**Task A:** In the post about Unity frustrations, rename "Unity" to "Unreal" and write out the part starting with "Blitz3D was very" and going on through "Godot a try.".
**Task B:** According to the post about Unity frustrations, which engine was used for Stranded I and II?

Overall this is a massively frustrating experience and I wish back the good old days of Blitz3D - the engine I used for Stranded I and II.
Blitz3D was very limited but straightforward. The API was super simple, super clean and things just worked the way you expected them to work.
All that isn't true for Unity. They shove in tons of new stuff with every update. It feels like they have thousands of different systems for everything you want to do and none of them works flawlessly or is documented properly.
Come on Unity! Stop adding new stuff and making feature breaking changes and start fixing and documenting the existing stuff you have.
You are forcing developers (who want to stay up to date) to waste huge amounts of time with migrating to new systems. That's time they should spend working on gameplay and content.
I'm already very afraid of the new input system and the next entirely new UI system. This is going to be a huge mess!
Maybe I should stick to making 2D games or give Godot a try.
Stacking
Item stacking is nearly as much fun as updating Unity. Earlier I decided that "real" item stacking (merging equal items and just giving them a count value) is too complicated. Instead there should only be visual stacking which would mean that items are displayed as stacks but when you click at a stack you see all of the individual items with their attributes.

**Human keypoint records:**
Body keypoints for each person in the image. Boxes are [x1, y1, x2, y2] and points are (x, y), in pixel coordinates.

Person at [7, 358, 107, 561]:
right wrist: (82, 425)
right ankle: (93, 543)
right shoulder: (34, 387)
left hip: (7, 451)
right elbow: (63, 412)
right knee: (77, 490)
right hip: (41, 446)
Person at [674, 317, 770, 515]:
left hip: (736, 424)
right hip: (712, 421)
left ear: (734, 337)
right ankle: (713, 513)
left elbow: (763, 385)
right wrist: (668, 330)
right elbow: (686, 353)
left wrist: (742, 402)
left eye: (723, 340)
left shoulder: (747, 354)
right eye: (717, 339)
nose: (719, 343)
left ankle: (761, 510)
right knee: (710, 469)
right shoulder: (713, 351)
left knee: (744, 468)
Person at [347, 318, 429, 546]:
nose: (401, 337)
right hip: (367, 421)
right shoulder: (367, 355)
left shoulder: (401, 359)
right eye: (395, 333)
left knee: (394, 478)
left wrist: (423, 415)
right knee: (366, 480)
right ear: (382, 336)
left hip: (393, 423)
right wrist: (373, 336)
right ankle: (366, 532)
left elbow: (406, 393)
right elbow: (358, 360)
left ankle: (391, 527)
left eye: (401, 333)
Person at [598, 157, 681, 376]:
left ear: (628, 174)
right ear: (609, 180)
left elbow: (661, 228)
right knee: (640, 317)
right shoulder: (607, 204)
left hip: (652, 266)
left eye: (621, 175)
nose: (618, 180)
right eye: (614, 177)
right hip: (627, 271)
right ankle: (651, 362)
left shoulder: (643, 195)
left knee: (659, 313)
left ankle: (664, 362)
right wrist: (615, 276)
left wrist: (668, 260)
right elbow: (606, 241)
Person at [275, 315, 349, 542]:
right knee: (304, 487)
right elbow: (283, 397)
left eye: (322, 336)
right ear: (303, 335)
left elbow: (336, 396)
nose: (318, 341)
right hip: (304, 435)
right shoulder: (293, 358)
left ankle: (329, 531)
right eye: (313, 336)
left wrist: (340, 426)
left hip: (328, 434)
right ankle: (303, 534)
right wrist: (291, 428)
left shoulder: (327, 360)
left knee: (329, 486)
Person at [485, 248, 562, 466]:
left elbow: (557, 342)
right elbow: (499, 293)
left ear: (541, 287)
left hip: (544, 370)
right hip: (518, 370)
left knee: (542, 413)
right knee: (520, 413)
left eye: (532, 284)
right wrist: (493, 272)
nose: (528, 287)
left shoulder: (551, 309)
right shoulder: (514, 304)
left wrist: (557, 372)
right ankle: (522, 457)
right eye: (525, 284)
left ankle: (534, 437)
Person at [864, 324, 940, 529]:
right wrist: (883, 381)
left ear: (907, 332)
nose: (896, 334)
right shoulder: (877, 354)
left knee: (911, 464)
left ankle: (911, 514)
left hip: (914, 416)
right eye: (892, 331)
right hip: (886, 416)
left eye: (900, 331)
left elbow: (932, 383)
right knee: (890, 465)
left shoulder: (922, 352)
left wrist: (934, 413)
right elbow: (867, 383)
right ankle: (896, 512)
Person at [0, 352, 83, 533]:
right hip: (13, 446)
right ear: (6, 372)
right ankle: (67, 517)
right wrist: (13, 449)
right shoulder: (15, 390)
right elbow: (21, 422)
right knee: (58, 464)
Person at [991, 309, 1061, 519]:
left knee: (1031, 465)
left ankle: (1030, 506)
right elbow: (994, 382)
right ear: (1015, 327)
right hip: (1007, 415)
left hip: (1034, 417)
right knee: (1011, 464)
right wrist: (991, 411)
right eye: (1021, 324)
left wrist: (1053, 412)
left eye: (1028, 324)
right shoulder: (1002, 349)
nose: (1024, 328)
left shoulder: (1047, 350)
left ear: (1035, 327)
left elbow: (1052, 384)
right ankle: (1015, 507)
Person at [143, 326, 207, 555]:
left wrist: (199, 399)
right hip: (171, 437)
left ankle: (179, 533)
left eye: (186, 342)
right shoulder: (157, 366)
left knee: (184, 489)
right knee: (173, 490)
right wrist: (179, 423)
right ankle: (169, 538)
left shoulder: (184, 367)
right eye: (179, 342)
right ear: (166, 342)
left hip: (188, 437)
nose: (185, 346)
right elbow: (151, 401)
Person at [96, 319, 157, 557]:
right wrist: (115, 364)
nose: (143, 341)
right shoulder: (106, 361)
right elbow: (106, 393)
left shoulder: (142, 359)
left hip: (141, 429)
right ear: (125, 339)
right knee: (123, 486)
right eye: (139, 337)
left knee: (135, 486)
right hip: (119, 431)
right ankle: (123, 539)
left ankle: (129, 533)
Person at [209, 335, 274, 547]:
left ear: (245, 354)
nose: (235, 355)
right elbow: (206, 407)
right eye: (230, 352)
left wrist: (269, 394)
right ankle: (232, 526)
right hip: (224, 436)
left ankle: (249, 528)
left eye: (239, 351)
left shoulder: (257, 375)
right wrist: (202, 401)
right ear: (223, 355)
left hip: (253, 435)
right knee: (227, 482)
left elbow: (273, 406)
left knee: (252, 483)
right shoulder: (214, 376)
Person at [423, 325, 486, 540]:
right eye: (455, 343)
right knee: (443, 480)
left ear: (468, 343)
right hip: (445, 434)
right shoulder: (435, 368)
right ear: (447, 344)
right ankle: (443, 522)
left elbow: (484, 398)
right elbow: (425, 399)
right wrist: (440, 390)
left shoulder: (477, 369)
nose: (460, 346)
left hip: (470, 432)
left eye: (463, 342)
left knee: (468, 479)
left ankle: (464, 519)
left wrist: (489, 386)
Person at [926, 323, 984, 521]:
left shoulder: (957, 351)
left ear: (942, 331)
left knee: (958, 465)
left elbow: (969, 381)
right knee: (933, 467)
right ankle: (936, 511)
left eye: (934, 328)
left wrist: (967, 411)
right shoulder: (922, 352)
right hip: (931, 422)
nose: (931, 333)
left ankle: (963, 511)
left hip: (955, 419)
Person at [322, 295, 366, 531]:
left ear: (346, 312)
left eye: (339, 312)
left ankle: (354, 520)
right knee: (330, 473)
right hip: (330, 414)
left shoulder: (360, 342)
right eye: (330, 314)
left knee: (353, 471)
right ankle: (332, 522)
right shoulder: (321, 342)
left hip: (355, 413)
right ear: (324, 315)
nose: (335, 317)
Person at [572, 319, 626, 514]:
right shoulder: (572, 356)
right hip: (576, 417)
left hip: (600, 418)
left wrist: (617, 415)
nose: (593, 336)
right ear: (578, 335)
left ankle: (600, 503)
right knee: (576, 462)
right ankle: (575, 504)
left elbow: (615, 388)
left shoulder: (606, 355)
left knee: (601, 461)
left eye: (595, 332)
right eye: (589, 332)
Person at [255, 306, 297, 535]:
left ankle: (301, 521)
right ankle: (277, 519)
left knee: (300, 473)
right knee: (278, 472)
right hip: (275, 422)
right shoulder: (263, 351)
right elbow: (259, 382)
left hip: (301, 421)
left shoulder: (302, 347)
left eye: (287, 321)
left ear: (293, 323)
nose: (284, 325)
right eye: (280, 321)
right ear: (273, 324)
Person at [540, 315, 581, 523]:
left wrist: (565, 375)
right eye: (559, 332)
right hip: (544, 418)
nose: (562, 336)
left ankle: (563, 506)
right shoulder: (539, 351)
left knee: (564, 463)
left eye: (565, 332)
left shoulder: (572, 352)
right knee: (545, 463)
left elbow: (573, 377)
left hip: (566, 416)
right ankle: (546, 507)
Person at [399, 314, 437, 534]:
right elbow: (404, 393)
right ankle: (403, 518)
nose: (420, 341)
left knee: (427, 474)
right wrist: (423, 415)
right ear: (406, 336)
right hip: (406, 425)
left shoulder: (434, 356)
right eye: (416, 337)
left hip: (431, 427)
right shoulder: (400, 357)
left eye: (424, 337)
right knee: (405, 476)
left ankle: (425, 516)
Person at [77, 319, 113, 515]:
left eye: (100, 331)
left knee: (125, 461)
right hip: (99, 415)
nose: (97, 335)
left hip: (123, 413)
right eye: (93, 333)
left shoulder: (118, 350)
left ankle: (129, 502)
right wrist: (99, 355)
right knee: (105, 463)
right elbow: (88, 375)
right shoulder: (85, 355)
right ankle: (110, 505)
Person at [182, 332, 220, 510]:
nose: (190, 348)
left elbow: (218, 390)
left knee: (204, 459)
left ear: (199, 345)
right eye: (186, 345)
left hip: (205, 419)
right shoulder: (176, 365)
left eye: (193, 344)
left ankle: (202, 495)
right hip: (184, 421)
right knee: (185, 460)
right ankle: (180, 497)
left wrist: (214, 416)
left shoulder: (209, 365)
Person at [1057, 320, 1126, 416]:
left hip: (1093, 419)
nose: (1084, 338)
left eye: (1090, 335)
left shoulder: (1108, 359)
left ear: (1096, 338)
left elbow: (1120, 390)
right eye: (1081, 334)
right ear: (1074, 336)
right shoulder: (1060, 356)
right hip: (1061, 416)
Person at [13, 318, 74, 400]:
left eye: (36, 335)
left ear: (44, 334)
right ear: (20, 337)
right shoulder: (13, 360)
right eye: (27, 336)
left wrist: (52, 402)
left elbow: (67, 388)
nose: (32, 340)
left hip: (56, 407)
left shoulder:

**Answer section A:**
Blitz3D was very limited but straightforward. The API was super simple, super clean and things just worked the way you expected them to work.
All that isn't true for Unreal. They shove in tons of new stuff with every update. It feels like they have thousands of different systems for everything you want to do and none of them works flawlessly or is documented properly.
Come on Unreal! Stop adding new stuff and making feature breaking changes and start fixing and documenting the existing stuff you have.
You are forcing developers (who want to stay up to date) to waste huge amounts of time with migrating to new systems. That's time they should spend working on gameplay and content.
I'm already very afraid of the new input system and the next entirely new UI system. This is going to be a huge mess!
Maybe I should stick to making 2D games or give Godot a try.

**Answer section B:** Blitz3D